SLO definitions are owned by the system domain listed. Changes to target or alert threshold require approval from the owning system's tech lead and a corresponding update to this page.

Dashboard standard¶

Every module must have a MOD-076 dashboard provisioned as part of its build. The dashboard is defined as infrastructure code in the module's repo — a CloudWatch dashboard JSON in the IaC directory. It is deployed alongside the module and is a required build artefact; a module is not considered Built without it.

Dashboard name convention: bank-{env}-{module_id} — for example, bank-prod-MOD-001, bank-staging-MOD-009.

Each dashboard must contain:

Error rate (5-minute rolling window)
p50 / p95 / p99 latency
Invocation count
Throttle count
Any module-specific custom metrics listed in the required custom metrics table above
DLQ depth (where the module writes to or reads from a queue)

The standard panel layout and widget configuration are defined in MOD-076's IaC templates. Module IaC imports the template and overrides with module-specific metrics. This ensures consistent layout across dashboards and reduces per-module dashboard work.

Log retention¶

Log type	Retention	Storage
Operational Lambda logs (hot)	90 days	CloudWatch Logs
Operational Lambda logs (cold archive)	7 years	S3 (KMS-encrypted, bank/operational key)
Security and auth events	7 years	CloudWatch Logs + S3 archive
Audit trail events	7 years	Postgres (append-only) + Snowflake replica

Hot retention of 90 days is the binding requirement (FR-307). CloudWatch Logs retention values are fixed integers; 90 days is a supported option.

Log archival from CloudWatch Logs to S3 is handled by MOD-076 via CloudWatch Logs subscription → Kinesis Firehose → S3. Module code does not manage archival directly. Module code does not configure retention policies on log groups — that is owned by the MOD-076 IaC.

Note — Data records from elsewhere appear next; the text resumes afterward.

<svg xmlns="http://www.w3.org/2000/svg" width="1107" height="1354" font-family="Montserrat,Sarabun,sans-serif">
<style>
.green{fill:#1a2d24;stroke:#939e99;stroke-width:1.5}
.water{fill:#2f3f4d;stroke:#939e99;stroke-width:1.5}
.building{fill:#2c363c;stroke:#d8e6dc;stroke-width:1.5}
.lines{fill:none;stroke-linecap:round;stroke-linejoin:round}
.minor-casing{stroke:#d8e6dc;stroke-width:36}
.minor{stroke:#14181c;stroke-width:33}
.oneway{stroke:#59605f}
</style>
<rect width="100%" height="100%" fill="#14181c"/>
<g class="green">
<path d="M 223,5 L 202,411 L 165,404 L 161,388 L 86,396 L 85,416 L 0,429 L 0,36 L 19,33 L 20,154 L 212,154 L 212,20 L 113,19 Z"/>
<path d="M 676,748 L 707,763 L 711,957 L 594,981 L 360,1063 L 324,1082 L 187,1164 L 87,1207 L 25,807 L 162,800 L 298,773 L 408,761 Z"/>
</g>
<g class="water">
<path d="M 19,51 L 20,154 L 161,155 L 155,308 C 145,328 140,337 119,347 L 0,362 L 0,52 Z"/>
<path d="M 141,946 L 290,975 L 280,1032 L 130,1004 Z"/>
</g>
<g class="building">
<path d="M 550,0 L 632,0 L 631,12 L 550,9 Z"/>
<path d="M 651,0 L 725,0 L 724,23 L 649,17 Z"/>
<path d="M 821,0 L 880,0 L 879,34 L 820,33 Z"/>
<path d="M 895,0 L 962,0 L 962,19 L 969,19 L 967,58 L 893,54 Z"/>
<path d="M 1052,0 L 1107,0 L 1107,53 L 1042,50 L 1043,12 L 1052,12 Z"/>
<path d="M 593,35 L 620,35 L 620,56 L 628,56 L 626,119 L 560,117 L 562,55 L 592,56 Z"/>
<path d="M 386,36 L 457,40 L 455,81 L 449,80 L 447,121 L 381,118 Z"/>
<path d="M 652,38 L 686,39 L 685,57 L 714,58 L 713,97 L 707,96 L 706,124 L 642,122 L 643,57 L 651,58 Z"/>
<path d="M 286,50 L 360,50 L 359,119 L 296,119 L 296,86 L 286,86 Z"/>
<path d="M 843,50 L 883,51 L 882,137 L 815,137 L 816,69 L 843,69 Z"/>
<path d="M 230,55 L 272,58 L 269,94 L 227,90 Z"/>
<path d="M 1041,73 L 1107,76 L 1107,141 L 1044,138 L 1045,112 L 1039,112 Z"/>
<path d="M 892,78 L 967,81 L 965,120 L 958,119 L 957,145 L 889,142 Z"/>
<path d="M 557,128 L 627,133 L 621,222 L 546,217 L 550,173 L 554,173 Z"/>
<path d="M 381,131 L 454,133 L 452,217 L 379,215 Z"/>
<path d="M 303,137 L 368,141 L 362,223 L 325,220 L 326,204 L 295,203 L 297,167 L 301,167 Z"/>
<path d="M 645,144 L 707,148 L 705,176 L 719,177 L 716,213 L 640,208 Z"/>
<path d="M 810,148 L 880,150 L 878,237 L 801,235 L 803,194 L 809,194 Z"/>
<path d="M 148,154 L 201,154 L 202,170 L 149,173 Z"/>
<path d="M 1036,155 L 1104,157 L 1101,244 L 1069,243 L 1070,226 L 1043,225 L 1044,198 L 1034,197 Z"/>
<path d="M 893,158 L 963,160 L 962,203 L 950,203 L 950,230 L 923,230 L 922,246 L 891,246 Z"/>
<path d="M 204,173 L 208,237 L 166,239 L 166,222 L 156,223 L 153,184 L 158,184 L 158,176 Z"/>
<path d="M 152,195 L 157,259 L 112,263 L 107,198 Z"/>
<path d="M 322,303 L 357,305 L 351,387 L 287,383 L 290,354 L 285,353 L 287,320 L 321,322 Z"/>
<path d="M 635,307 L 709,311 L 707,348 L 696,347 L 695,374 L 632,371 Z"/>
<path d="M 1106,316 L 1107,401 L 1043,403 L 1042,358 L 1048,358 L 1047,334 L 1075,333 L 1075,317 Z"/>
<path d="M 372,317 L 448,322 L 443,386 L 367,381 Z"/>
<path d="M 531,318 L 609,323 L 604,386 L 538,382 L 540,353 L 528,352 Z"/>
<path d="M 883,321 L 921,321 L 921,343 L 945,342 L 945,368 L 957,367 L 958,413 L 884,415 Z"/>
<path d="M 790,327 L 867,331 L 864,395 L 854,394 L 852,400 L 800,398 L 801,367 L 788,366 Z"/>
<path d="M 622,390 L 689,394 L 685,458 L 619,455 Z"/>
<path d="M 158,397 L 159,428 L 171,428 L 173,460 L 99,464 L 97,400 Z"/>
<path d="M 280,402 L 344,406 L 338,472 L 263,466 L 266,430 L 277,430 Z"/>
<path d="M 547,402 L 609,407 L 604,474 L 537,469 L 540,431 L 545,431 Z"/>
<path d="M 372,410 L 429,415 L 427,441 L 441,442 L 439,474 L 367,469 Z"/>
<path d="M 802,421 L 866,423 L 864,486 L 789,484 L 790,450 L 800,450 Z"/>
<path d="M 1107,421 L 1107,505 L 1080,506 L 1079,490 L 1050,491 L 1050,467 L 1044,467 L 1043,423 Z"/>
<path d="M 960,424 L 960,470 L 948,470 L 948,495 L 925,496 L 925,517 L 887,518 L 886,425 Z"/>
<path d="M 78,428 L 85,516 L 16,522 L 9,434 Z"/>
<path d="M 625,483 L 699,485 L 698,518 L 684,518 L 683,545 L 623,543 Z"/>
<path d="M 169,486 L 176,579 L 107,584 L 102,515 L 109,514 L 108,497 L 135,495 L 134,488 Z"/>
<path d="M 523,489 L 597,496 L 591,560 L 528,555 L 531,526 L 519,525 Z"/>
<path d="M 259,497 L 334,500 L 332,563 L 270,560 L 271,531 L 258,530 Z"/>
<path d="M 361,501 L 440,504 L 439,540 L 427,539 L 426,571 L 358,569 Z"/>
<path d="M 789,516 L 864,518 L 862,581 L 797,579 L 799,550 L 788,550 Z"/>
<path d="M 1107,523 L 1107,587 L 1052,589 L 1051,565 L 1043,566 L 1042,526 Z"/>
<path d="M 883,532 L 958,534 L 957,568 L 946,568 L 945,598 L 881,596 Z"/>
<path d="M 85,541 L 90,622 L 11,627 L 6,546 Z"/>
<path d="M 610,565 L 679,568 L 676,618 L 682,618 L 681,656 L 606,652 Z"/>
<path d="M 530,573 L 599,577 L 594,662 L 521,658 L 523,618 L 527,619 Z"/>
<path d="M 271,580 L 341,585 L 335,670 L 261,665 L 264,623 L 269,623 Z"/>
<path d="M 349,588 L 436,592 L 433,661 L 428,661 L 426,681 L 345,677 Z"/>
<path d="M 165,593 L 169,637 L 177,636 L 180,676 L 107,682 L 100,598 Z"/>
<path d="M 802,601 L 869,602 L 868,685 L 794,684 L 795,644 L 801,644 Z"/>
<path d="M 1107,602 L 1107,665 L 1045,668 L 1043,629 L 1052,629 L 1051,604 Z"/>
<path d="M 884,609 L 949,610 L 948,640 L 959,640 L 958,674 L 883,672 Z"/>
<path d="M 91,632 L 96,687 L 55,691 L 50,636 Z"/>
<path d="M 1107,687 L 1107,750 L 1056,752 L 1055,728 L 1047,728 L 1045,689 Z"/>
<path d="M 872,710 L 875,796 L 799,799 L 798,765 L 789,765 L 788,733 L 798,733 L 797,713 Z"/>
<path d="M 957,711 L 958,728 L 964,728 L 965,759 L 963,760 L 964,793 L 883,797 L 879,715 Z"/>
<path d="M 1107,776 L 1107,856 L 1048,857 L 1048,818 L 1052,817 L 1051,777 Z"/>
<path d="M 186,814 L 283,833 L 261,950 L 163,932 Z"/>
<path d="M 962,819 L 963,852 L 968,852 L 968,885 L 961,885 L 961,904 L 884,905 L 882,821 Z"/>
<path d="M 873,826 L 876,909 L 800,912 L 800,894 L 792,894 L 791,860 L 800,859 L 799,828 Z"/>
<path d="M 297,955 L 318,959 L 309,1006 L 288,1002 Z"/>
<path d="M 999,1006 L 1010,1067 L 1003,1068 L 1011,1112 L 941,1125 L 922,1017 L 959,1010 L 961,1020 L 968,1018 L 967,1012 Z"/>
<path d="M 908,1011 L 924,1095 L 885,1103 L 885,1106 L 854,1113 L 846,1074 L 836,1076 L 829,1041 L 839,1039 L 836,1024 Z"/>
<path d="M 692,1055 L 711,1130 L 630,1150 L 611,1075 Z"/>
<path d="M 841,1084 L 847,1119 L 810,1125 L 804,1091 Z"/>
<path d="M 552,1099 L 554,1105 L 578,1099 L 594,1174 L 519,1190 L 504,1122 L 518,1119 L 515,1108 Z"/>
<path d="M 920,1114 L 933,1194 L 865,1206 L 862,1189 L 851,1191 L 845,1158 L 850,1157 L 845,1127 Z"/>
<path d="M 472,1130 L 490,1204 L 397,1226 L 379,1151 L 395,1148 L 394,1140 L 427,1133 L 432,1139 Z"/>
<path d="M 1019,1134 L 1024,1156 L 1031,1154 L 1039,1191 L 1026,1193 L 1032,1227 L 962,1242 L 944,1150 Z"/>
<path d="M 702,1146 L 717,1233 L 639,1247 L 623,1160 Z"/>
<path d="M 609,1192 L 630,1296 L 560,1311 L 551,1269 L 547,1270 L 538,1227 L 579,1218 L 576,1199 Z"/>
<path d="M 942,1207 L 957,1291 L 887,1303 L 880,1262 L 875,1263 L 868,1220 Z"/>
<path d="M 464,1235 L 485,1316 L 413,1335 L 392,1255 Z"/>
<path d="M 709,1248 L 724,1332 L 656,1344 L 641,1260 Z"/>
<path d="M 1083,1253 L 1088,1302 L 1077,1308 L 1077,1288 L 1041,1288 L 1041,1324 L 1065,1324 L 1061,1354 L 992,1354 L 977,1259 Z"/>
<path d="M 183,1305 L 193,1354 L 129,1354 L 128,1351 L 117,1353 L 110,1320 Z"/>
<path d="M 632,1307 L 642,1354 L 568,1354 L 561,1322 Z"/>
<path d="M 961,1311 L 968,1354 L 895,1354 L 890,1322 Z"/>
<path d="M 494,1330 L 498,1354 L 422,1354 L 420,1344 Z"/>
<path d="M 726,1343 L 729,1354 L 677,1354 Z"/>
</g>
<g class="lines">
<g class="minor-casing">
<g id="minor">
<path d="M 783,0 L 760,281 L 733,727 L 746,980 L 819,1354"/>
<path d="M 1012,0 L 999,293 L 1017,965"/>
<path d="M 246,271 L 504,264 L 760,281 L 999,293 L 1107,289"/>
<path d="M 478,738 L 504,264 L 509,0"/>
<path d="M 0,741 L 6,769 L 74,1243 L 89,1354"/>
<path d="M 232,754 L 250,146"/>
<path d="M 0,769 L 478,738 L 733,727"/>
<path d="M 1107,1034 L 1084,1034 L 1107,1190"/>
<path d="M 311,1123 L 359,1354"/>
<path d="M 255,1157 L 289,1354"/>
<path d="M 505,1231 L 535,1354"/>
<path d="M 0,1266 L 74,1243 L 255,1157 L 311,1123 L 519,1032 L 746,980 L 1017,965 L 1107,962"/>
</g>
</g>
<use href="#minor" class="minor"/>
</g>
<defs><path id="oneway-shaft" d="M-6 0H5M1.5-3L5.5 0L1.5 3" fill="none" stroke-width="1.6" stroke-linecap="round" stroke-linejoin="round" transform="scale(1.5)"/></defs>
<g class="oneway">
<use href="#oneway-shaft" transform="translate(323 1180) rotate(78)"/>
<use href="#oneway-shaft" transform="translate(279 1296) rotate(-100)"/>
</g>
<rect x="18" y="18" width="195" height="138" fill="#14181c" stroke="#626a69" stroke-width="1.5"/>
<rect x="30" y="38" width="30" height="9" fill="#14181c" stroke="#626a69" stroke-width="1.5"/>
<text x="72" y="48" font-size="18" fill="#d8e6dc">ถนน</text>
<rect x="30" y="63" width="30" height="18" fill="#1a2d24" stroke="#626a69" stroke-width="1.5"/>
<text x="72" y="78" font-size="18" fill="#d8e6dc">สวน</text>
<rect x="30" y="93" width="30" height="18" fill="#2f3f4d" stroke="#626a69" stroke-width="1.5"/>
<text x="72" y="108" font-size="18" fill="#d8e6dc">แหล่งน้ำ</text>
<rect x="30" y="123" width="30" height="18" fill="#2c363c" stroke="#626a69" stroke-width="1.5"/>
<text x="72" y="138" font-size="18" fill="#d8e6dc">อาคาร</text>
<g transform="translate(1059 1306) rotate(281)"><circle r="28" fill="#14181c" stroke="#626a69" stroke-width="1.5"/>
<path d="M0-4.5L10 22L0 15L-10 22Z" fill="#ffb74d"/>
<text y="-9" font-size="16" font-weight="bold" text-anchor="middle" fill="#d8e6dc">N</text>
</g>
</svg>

CloudWatch Logs subscription filter limit: AWS enforces a maximum of 2 subscription filters per log group. MOD-076 occupies one filter slot for archival (Firehose). If a log group needs both archival and a second filter (e.g. error pattern routing), those two purposes must share the remaining slot via a combined filter pattern. Module IaC must not add a third filter without first checking existing filter count on the target log group.

The Postgres audit trail (MOD-002) is append-only and not subject to CloudWatch retention rules. It is replicated to Snowflake for analytical access. Operational Lambda logs are not a substitute for the audit trail and must not be used as one.